Permanent starters' salaries rise at fastest rate on record in November
Recruiters in Scotland recorded another increase in permanent starters' salaries during November, stretching the current sequence of higher pay that began last December. Anecdotal evidence attributed the latest uplift in pay to candidate shortages, and companies subsequently lifting salaries to attract top talent. Notably, the rate of salary inflation was the quickest on record and rapid.
For the twelfth time in as many months, recruiters across Scotland reported an increase in average hourly pay rates for short-term staff during November. Skill shortages, combined with strong demand for staff, had placed upwards pressure on pay according to respondents. The rate of inflation slowed further from August's peak, but was nonetheless among the fastest recorded since the survey began in 2003.
Permanent vacancy growth remains close to record pace
Scottish recruiters recorded a further uplift in demand for permanent staff during November, stretching the current sequence of increase which began in February. Moreover, the rate of growth in permanent vacancies remained amongst the fastest on record and stronger than the UK average, despite easing since October.
IT & Computing recorded the fastest increase in demand for permanent staff across the monitored sectors during November, followed by Accounts & Financial.
November data pointed to a further rise in demand for temporary staff across Scotland, with vacancies rising for the fourteenth month running. The rate of increase remained slower than August's record, but was nonetheless among the quickest in the series history and steep overall. The expansion also outpaced the UK-wide trend.
Across the monitored job categories, Hotel & Catering saw the fastest uplift in temp vacancies, followed by Blue Collar.
Sebastian Burnside, Chief Economist at Royal Bank of Scotland, commented:
“The Scottish labour market continues to run hot midway through the fourth quarter.
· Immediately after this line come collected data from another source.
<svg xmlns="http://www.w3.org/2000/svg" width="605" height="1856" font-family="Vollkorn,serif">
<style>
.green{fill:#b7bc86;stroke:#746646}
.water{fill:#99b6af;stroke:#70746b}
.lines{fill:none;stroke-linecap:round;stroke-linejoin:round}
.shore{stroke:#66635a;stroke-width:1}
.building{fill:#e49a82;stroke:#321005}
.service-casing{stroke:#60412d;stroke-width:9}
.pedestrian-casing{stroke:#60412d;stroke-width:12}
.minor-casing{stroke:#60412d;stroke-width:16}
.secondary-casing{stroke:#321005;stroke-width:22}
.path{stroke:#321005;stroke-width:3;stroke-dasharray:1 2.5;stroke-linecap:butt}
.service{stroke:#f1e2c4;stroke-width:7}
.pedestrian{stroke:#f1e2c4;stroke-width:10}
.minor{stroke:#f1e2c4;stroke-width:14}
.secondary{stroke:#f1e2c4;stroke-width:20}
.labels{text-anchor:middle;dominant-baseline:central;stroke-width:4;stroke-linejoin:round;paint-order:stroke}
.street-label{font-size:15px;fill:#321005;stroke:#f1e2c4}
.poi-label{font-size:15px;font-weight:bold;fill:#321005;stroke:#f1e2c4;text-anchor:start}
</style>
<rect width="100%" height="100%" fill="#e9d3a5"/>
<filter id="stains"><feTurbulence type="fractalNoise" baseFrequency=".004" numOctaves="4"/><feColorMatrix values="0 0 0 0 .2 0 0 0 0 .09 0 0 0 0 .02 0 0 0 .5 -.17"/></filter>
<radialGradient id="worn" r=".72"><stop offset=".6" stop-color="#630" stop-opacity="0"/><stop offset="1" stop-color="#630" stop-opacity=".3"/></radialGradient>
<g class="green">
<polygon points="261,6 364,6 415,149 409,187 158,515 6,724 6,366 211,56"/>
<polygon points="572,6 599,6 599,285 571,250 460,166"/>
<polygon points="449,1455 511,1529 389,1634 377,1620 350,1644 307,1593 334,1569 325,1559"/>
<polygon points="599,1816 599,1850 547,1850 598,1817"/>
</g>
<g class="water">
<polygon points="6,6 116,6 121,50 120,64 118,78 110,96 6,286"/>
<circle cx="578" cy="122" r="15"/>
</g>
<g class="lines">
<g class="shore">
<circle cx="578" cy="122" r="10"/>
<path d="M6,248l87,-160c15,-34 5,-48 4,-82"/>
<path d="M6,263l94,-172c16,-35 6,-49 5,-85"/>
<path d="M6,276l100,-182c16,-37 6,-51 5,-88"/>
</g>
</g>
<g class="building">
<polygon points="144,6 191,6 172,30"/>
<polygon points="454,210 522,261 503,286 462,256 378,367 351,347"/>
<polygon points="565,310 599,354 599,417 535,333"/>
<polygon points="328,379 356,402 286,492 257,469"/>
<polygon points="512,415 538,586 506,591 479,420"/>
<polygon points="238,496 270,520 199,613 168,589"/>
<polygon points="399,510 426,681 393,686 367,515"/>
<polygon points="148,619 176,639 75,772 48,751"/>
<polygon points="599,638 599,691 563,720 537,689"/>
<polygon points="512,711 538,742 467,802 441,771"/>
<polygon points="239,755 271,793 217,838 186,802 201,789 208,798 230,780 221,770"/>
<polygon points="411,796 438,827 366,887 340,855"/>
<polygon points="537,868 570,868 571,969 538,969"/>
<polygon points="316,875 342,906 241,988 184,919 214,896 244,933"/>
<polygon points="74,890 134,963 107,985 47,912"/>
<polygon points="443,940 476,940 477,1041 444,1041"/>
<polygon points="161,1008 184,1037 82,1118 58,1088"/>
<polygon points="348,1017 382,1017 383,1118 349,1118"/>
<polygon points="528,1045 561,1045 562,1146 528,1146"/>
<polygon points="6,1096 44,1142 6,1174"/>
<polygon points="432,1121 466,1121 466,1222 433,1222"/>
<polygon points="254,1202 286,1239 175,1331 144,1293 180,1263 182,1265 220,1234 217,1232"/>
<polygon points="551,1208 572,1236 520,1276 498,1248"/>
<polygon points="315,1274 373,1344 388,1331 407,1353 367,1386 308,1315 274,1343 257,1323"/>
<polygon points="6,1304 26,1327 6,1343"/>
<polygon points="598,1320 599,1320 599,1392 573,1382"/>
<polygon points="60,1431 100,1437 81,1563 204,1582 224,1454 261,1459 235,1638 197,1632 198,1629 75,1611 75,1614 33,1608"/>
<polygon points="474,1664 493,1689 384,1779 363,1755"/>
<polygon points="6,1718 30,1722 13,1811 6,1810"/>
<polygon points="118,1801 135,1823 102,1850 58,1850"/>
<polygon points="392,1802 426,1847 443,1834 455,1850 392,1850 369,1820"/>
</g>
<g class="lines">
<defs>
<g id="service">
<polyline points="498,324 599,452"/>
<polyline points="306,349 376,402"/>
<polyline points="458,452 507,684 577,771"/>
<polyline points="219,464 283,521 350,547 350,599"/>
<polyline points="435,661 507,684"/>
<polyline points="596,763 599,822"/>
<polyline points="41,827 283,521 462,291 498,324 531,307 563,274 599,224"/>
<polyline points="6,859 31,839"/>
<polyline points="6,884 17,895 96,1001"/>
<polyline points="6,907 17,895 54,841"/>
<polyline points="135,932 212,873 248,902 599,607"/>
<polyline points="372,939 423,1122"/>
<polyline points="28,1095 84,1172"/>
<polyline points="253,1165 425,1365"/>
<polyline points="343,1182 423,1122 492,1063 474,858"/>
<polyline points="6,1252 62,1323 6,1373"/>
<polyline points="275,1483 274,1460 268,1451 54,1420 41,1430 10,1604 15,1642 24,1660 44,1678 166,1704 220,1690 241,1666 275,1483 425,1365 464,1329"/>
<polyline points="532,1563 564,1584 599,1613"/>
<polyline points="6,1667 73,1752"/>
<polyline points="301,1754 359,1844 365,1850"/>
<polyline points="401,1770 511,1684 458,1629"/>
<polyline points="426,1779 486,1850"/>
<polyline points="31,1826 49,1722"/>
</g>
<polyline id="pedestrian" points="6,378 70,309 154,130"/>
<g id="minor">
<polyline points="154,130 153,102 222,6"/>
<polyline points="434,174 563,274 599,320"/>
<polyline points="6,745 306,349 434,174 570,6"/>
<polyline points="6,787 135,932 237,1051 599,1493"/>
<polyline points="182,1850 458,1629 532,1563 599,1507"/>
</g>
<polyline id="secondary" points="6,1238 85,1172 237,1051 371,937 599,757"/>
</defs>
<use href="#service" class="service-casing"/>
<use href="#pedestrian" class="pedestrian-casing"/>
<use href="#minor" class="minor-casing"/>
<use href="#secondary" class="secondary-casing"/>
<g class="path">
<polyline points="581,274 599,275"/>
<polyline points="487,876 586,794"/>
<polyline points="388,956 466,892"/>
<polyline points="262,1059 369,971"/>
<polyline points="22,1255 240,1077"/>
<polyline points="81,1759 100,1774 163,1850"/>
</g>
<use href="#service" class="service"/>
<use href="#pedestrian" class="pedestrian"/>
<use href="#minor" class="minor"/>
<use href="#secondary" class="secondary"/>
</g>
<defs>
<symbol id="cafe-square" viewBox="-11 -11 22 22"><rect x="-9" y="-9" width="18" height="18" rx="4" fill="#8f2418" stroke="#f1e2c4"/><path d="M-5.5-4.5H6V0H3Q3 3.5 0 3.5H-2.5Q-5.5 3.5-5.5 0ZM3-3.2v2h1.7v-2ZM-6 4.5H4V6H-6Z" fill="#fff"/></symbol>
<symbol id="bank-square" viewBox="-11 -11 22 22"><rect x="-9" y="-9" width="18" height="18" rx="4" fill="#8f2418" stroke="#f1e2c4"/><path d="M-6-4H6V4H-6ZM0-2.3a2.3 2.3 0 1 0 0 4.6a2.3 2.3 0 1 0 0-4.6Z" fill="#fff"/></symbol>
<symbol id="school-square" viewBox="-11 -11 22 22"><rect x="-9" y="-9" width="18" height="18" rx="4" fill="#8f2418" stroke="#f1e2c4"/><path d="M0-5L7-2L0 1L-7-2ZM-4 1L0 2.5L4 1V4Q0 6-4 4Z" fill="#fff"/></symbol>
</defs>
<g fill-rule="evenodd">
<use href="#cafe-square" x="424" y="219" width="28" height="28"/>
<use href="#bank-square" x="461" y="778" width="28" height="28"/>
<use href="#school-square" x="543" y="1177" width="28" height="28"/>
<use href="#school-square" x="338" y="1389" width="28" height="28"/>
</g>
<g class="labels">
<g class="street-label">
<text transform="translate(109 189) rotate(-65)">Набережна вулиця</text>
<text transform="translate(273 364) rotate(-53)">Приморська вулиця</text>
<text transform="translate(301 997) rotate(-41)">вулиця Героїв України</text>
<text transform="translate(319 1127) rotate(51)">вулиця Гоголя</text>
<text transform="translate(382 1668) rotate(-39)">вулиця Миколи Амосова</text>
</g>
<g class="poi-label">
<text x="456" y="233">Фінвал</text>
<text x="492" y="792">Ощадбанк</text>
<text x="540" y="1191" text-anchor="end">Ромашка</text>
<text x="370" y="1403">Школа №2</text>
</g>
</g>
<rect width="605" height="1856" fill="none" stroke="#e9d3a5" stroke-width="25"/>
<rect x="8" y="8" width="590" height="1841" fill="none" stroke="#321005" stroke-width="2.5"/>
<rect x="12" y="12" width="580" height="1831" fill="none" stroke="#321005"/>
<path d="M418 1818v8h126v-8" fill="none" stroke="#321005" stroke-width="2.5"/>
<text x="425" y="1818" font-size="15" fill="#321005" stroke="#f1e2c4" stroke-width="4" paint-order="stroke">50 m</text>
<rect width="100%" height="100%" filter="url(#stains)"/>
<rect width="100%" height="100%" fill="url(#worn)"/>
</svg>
Hiring activity rose markedly, amid reports of strong demand for candidates, although there were signs that candidate shortages were starting to bite in November, with the rates of increase in permanent placements and temp billings the slowest since February and April, respectively.
“Skills shortages were also reflected in a further drop in candidate availability, in particular for permanent staff where the fall was the steepest on record. This led to further upwards pressure on pay in November, with rapid rises in salaries and wages for permanent and short-term staff, with the former increasing at the strongest pace in the series history.
“Although strong, the loss of growth momentum points to early signs that tightness in the labour market is beginning to weigh on its performance.”